About
As a Computer Science student who's deeply interested in applying Machine Learning algorithms to recommend users the most relevant and helpful content
and a film lover who loves to analyze classics from all angles, I wanted to create a recommendation system that can help users pick the perfect film to watch
for any occasion.
I wanted to build an application that can give users the most fitting movie recommendations based on known information, and ideally the
information can be as minimal and conceptual as possible. Whether it is a brief description of the movie they are looking for, a movie
they already watched and love, or if they wanted to know the top movies in each genre. Naturally, datasets on how users classify, label, and rank films is of particular interest to me.
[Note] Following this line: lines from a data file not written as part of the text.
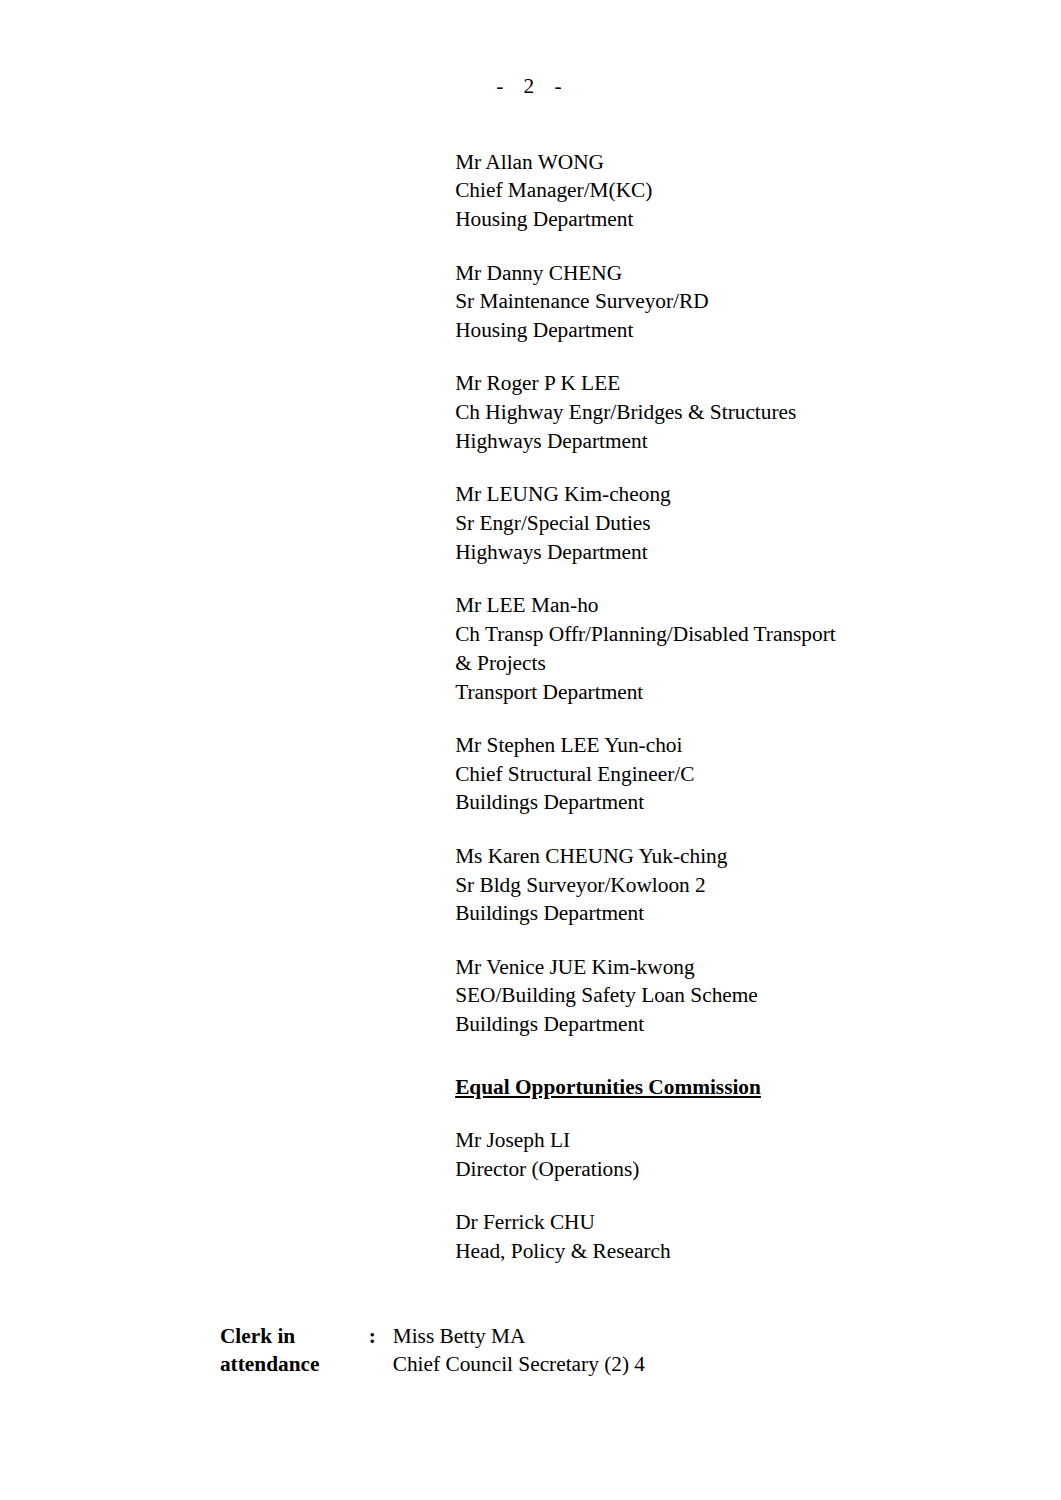- 2 -
Mr Allan WONG
Chief Manager/M(KC)
Housing Department
Mr Danny CHENG
Sr Maintenance Surveyor/RD
Housing Department
Mr Roger P K LEE
Ch Highway Engr/Bridges & Structures
Highways Department
Mr LEUNG Kim-cheong
Sr Engr/Special Duties
Highways Department
Mr LEE Man-ho
Ch Transp Offr/Planning/Disabled Transport & Projects
Transport Department
Mr Stephen LEE Yun-choi
Chief Structural Engineer/C
Buildings Department
Ms Karen CHEUNG Yuk-ching
Sr Bldg Surveyor/Kowloon 2
Buildings Department
Mr Venice JUE Kim-kwong
SEO/Building Safety Loan Scheme
Buildings Department
Equal Opportunities Commission
Mr Joseph LI
Director (Operations)
Dr Ferrick CHU
Head, Policy & Research
Clerk in
attendance
:
Miss Betty MA
Chief Council Secretary (2) 4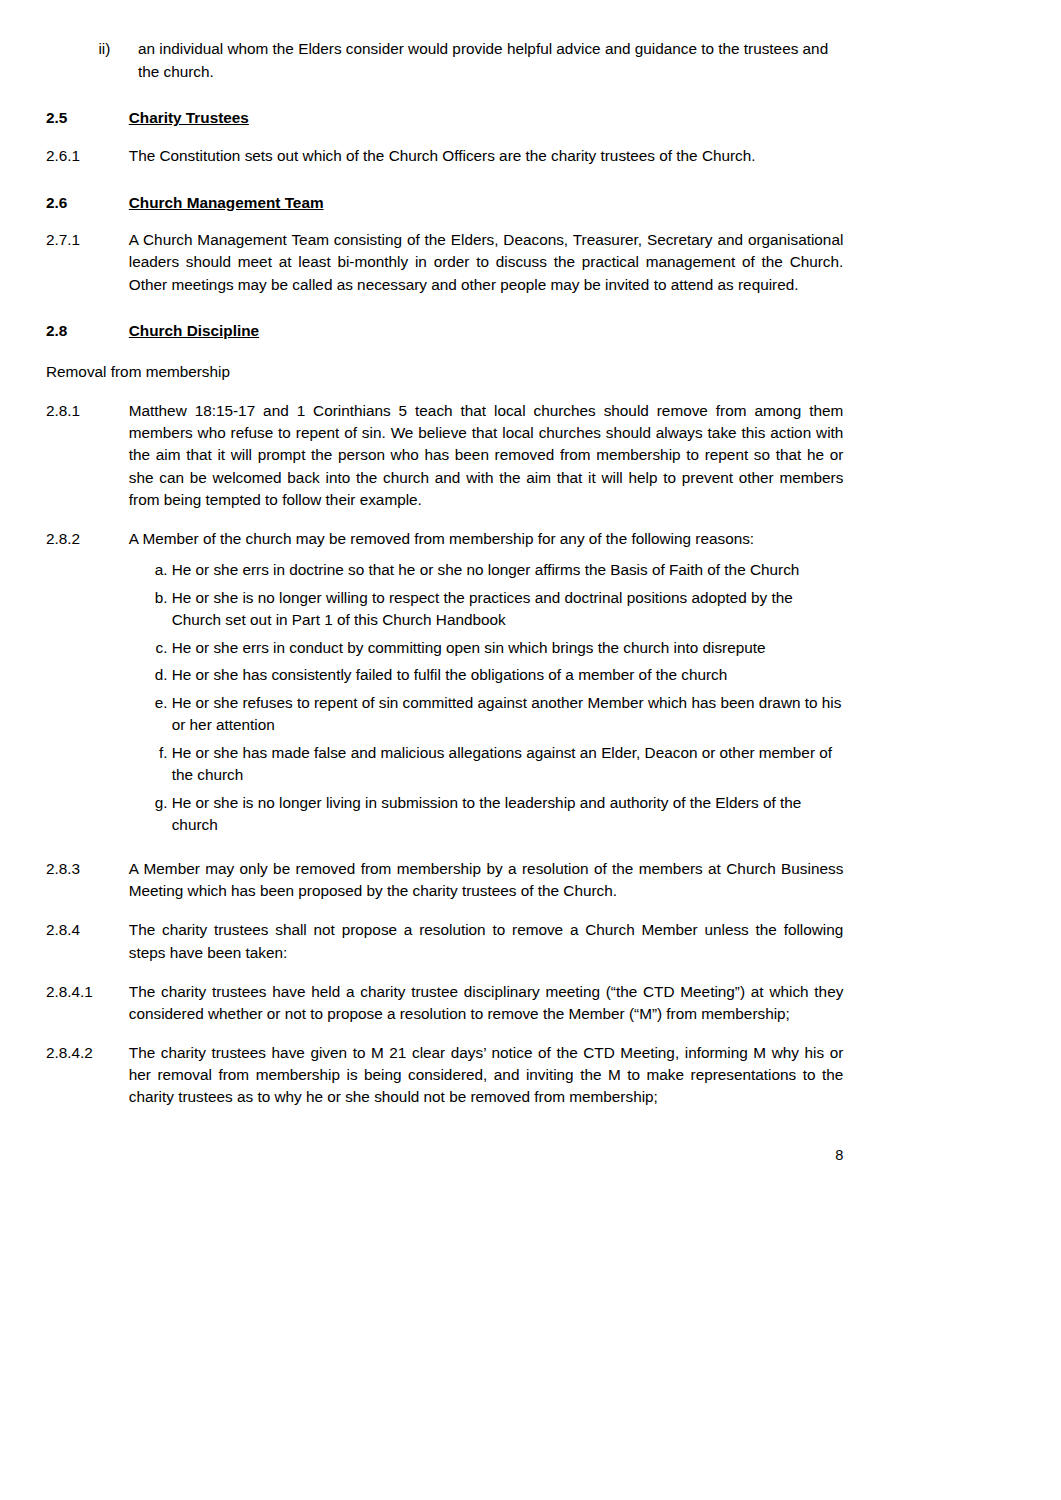ii)
an individual whom the Elders consider would provide helpful advice and guidance to the trustees and the church.
2.5 Charity Trustees
2.6.1
The Constitution sets out which of the Church Officers are the charity trustees of the Church.
2.6 Church Management Team
2.7.1
A Church Management Team consisting of the Elders, Deacons, Treasurer, Secretary and organisational leaders should meet at least bi-monthly in order to discuss the practical management of the Church. Other meetings may be called as necessary and other people may be invited to attend as required.
2.8 Church Discipline
Removal from membership
2.8.1
Matthew 18:15-17 and 1 Corinthians 5 teach that local churches should remove from among them members who refuse to repent of sin. We believe that local churches should always take this action with the aim that it will prompt the person who has been removed from membership to repent so that he or she can be welcomed back into the church and with the aim that it will help to prevent other members from being tempted to follow their example.
2.8.2
A Member of the church may be removed from membership for any of the following reasons:
He or she errs in doctrine so that he or she no longer affirms the Basis of Faith of the Church
He or she is no longer willing to respect the practices and doctrinal positions adopted by the Church set out in Part 1 of this Church Handbook
He or she errs in conduct by committing open sin which brings the church into disrepute
He or she has consistently failed to fulfil the obligations of a member of the church
He or she refuses to repent of sin committed against another Member which has been drawn to his or her attention
He or she has made false and malicious allegations against an Elder, Deacon or other member of the church
He or she is no longer living in submission to the leadership and authority of the Elders of the church
2.8.3
A Member may only be removed from membership by a resolution of the members at Church Business Meeting which has been proposed by the charity trustees of the Church.
2.8.4
The charity trustees shall not propose a resolution to remove a Church Member unless the following steps have been taken:
2.8.4.1
The charity trustees have held a charity trustee disciplinary meeting (“the CTD Meeting”) at which they considered whether or not to propose a resolution to remove the Member (“M”) from membership;
2.8.4.2
The charity trustees have given to M 21 clear days’ notice of the CTD Meeting, informing M why his or her removal from membership is being considered, and inviting the M to make representations to the charity trustees as to why he or she should not be removed from membership;
8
The source codes for this app are on my GitHub:
Data Processing + ML Algorithm: https://github.com/Cadey-chen/movie_recommender
Django Web Application: https://github.com/Cadey-chen/movie_rec_app
Everything started by pre-processing relevant movies dataset consisting of metadata such as movie title, year, ratings, keywords, and
descriptions. I found two amazing TMDB Movies datasets on Kaggle which I preprocessed and used to train my ML model:
1. The Movies Dataset by Rounak Banik: https://www.kaggle.com/datasets/rounakbanik/the-movies-dataset
2. Full TMDB Movies Dataset 2024 (1M Movies) by asaniczka: https://www.kaggle.com/datasets/asaniczka/tmdb-movies-dataset-2023-930k-movies
In the data pre-processing stage, a great deal was about determining which are the samples I want to filter that are relevant to this
recommender, since I wanted this recommender to give the most relevant and high-quality recommendations. As well as pre-processing each
column into a data type that can be easily accessed and operated on for the training later on.
To understand the how these movies relate to one another, I applied the Frequency-Inverse Document Frequency (TF-IDF) vectorizer and
cosine similarity to calculate the similarity between each movie's plot description and keywords string. In this process, I found the most
challenging part to be accurately representing the overall tone and style of the movie with the given data, since solely using plot description
and keywords string can sometimes lead to ill-suited results because of a specific word (such as an object that was important to the plot,
or two movies both have a character with the same name). To mitigate this, the model also took other metadata values such as genres, production
country, and ratings similarity into consideration, and the results are more generalized.
For the movie poster images, I use the TMDB API to fetch these images. This product uses the TMDB API but is not endorsed or certified by TMDB.
For the Full Stack application itself, I built it with Django with a PostgreSQL database and used built the user interface with HTML and Bootstrap 5.
I designed the UI/UX with Figma, the design concept is a dark background with light gradient colors to emulate a cool-toned movie screen.
I leveraged threads to process such a large dataset and load the associate movie poster images to users.